> [TASK OBJECTIVE] Tally the lines of the data that include the word "pixels". Only the number is to be returned.
---- PROVIDED MATERIAL
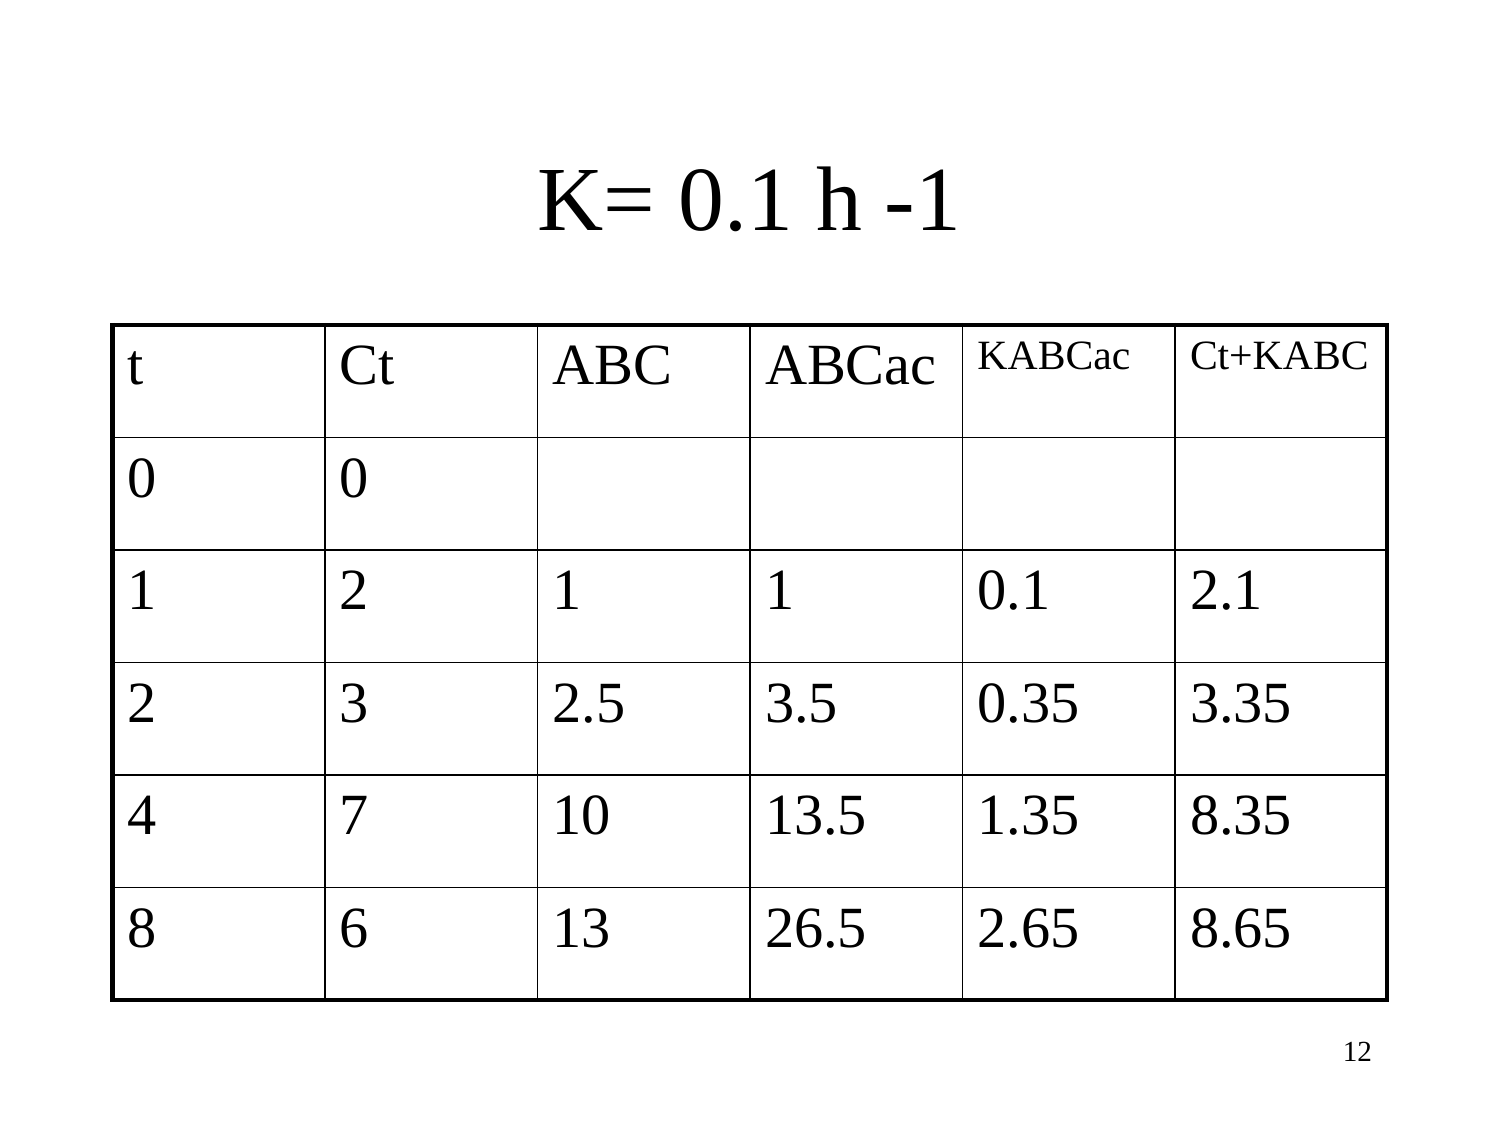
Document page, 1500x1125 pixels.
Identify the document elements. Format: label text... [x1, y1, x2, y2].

table_cell 8.65 [1176, 888, 1385, 998]
table_cell 6 [326, 888, 537, 998]
table_header ABCac [751, 327, 962, 437]
table_cell 1 [751, 551, 962, 662]
table_cell 0.35 [963, 663, 1174, 774]
table_cell 3.35 [1176, 663, 1385, 774]
table_cell 2.65 [963, 888, 1174, 998]
table_cell 2 [326, 551, 537, 662]
table_cell [751, 438, 962, 549]
table_cell 0 [115, 438, 324, 549]
table_cell [538, 438, 749, 549]
title K= 0.1 h -1 [112, 99, 1388, 288]
table_cell 8 [115, 888, 324, 998]
table_cell 2.1 [1176, 551, 1385, 662]
table_cell [963, 438, 1174, 549]
table_cell 3 [326, 663, 537, 774]
table_header ABC [538, 327, 749, 437]
table_cell 2.5 [538, 663, 749, 774]
table_cell 1.35 [963, 776, 1174, 887]
table_cell 1 [538, 551, 749, 662]
table_cell 8.35 [1176, 776, 1385, 887]
table_cell 4 [115, 776, 324, 887]
table_header KABCac [963, 327, 1174, 437]
table_cell 13.5 [751, 776, 962, 887]
table_cell [1176, 438, 1385, 549]
table_header t [115, 327, 324, 437]
table_cell 10 [538, 776, 749, 887]
slide_number 12 [1074, 1024, 1388, 1101]
table_cell 0.1 [963, 551, 1174, 662]
table_header Ct [326, 327, 537, 437]
table_header Ct+KABC [1176, 327, 1385, 437]
table_cell 3.5 [751, 663, 962, 774]
table_cell 1 [115, 551, 324, 662]
table_cell 26.5 [751, 888, 962, 998]
table_cell 7 [326, 776, 537, 887]
table_cell 13 [538, 888, 749, 998]
table_cell 0 [326, 438, 537, 549]
table_cell 2 [115, 663, 324, 774]
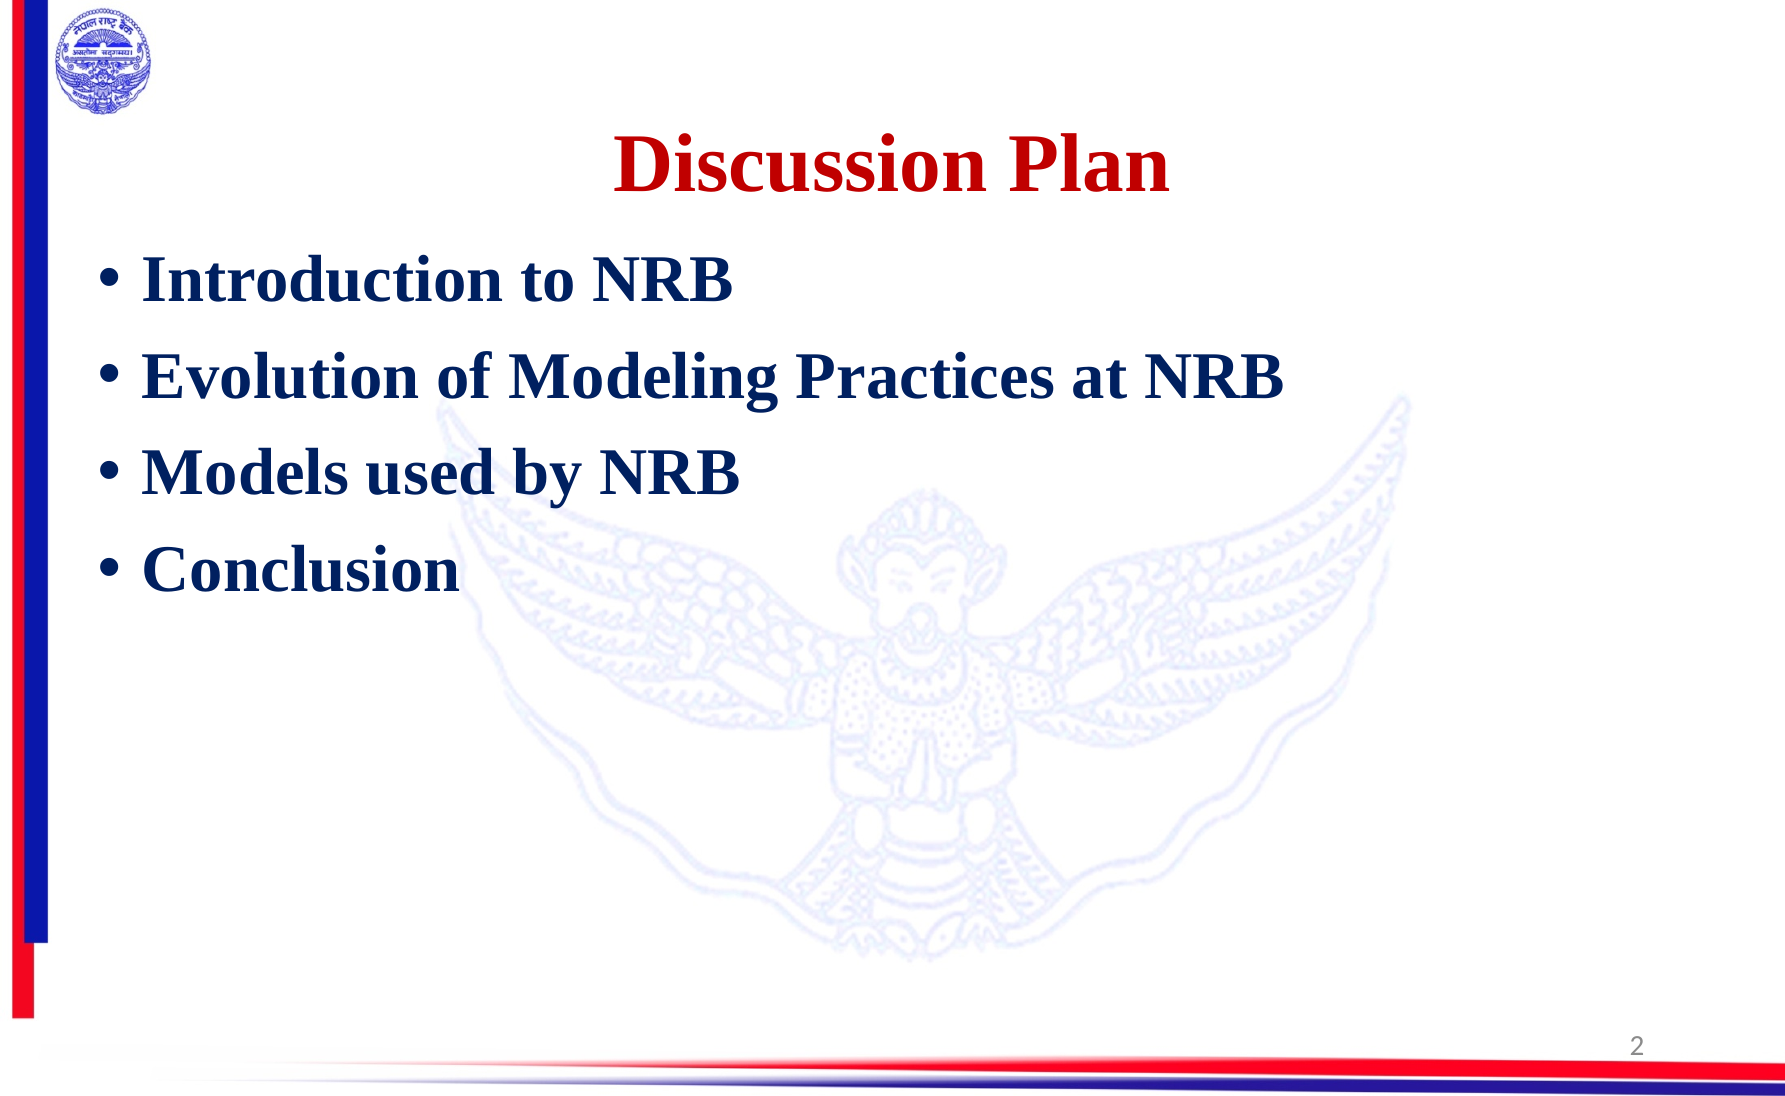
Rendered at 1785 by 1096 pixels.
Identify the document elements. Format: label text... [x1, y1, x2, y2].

list Introduction to NRB Evolution of Modeling Practices at NRB Models used by NRB Conclusion [79, 234, 1713, 1068]
footer [591, 1015, 1194, 1074]
title Discussion Plan [122, 58, 1663, 271]
picture [0, 0, 1785, 1096]
slide_number 2 [1260, 1015, 1663, 1074]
--------
> [EXERCISE ANSWER] 2